»»

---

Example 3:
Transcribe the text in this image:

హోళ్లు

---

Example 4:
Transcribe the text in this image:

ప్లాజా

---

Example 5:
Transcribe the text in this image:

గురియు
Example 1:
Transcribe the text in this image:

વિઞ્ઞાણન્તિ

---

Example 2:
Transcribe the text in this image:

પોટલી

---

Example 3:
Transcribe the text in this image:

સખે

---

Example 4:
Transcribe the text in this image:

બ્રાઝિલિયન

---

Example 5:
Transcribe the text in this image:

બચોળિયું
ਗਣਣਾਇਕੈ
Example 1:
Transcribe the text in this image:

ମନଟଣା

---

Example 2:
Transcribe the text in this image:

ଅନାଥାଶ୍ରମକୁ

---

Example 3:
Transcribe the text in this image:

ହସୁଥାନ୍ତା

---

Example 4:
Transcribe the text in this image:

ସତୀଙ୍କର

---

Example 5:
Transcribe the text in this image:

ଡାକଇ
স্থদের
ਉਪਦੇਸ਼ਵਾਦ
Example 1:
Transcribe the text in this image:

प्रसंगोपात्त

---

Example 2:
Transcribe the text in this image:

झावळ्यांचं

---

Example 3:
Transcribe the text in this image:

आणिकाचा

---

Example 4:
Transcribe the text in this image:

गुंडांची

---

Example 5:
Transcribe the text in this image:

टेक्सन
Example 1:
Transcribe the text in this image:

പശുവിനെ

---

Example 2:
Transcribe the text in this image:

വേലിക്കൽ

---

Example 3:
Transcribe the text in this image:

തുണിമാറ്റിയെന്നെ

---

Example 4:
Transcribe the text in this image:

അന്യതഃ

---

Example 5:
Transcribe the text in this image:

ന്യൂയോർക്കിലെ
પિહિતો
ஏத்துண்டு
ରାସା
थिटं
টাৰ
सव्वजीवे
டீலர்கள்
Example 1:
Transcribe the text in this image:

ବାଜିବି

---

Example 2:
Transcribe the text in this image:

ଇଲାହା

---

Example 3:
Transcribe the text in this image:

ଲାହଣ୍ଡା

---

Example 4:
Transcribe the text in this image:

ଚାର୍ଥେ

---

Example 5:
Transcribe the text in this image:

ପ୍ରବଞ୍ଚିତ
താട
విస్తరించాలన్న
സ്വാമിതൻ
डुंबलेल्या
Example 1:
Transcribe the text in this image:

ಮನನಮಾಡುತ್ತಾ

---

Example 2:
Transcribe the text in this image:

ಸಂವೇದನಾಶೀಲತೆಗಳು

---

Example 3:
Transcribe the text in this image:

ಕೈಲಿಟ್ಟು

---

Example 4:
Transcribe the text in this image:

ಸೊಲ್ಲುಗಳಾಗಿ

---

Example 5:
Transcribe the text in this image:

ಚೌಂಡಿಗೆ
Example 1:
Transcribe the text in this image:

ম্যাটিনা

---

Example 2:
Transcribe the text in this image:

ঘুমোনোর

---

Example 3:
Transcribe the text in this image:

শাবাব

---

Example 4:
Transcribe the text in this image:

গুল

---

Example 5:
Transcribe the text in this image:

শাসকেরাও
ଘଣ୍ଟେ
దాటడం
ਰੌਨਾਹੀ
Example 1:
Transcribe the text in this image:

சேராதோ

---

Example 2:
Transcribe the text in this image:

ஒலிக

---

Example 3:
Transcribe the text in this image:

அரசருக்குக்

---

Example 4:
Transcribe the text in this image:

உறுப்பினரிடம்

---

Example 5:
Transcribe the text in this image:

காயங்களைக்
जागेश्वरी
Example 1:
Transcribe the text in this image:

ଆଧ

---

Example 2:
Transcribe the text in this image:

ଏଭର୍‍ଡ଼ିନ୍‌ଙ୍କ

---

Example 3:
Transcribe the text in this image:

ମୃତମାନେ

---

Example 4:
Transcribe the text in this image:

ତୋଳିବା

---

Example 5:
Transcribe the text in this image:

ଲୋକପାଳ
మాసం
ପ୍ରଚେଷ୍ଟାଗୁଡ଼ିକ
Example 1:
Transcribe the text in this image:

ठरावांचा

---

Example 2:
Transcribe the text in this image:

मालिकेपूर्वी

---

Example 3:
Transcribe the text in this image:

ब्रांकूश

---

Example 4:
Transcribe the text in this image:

««

#### AIM OF THE EXERCISE:
Each of the entries above needs to be given again exactly.

#### EXERCISE ANSWER:
---

Example 3:
Transcribe the text in this image:

హోళ్లు

---

Example 4:
Transcribe the text in this image:

ప్లాజా

---

Example 5:
Transcribe the text in this image:

గురియు
Example 1:
Transcribe the text in this image:

વિઞ્ઞાણન્તિ

---

Example 2:
Transcribe the text in this image:

પોટલી

---

Example 3:
Transcribe the text in this image:

સખે

---

Example 4:
Transcribe the text in this image:

બ્રાઝિલિયન

---

Example 5:
Transcribe the text in this image:

બચોળિયું
ਗਣਣਾਇਕੈ
Example 1:
Transcribe the text in this image:

ମନଟଣା

---

Example 2:
Transcribe the text in this image:

ଅନାଥାଶ୍ରମକୁ

---

Example 3:
Transcribe the text in this image:

ହସୁଥାନ୍ତା

---

Example 4:
Transcribe the text in this image:

ସତୀଙ୍କର

---

Example 5:
Transcribe the text in this image:

ଡାକଇ
স্থদের
ਉਪਦੇਸ਼ਵਾਦ
Example 1:
Transcribe the text in this image:

प्रसंगोपात्त

---

Example 2:
Transcribe the text in this image:

झावळ्यांचं

---

Example 3:
Transcribe the text in this image:

आणिकाचा

---

Example 4:
Transcribe the text in this image:

गुंडांची

---

Example 5:
Transcribe the text in this image:

टेक्सन
Example 1:
Transcribe the text in this image:

പശുവിനെ

---

Example 2:
Transcribe the text in this image:

വേലിക്കൽ

---

Example 3:
Transcribe the text in this image:

തുണിമാറ്റിയെന്നെ

---

Example 4:
Transcribe the text in this image:

അന്യതഃ

---

Example 5:
Transcribe the text in this image:

ന്യൂയോർക്കിലെ
પિહિતો
ஏத்துண்டு
ରାସା
थिटं
টাৰ
सव्वजीवे
டீலர்கள்
Example 1:
Transcribe the text in this image:

ବାଜିବି

---

Example 2:
Transcribe the text in this image:

ଇଲାହା

---

Example 3:
Transcribe the text in this image:

ଲାହଣ୍ଡା

---

Example 4:
Transcribe the text in this image:

ଚାର୍ଥେ

---

Example 5:
Transcribe the text in this image:

ପ୍ରବଞ୍ଚିତ
താട
విస్తరించాలన్న
സ്വാമിതൻ
डुंबलेल्या
Example 1:
Transcribe the text in this image:

ಮನನಮಾಡುತ್ತಾ

---

Example 2:
Transcribe the text in this image:

ಸಂವೇದನಾಶೀಲತೆಗಳು

---

Example 3:
Transcribe the text in this image:

ಕೈಲಿಟ್ಟು

---

Example 4:
Transcribe the text in this image:

ಸೊಲ್ಲುಗಳಾಗಿ

---

Example 5:
Transcribe the text in this image:

ಚೌಂಡಿಗೆ
Example 1:
Transcribe the text in this image:

ম্যাটিনা

---

Example 2:
Transcribe the text in this image:

ঘুমোনোর

---

Example 3:
Transcribe the text in this image:

শাবাব

---

Example 4:
Transcribe the text in this image:

গুল

---

Example 5:
Transcribe the text in this image:

শাসকেরাও
ଘଣ୍ଟେ
దాటడం
ਰੌਨਾਹੀ
Example 1:
Transcribe the text in this image:

சேராதோ

---

Example 2:
Transcribe the text in this image:

ஒலிக

---

Example 3:
Transcribe the text in this image:

அரசருக்குக்

---

Example 4:
Transcribe the text in this image:

உறுப்பினரிடம்

---

Example 5:
Transcribe the text in this image:

காயங்களைக்
जागेश्वरी
Example 1:
Transcribe the text in this image:

ଆଧ

---

Example 2:
Transcribe the text in this image:

ଏଭର୍‍ଡ଼ିନ୍‌ଙ୍କ

---

Example 3:
Transcribe the text in this image:

ମୃତମାନେ

---

Example 4:
Transcribe the text in this image:

ତୋଳିବା

---

Example 5:
Transcribe the text in this image:

ଲୋକପାଳ
మాసం
ପ୍ରଚେଷ୍ଟାଗୁଡ଼ିକ
Example 1:
Transcribe the text in this image:

ठरावांचा

---

Example 2:
Transcribe the text in this image:

मालिकेपूर्वी

---

Example 3:
Transcribe the text in this image:

ब्रांकूश

---

Example 4:
Transcribe the text in this image:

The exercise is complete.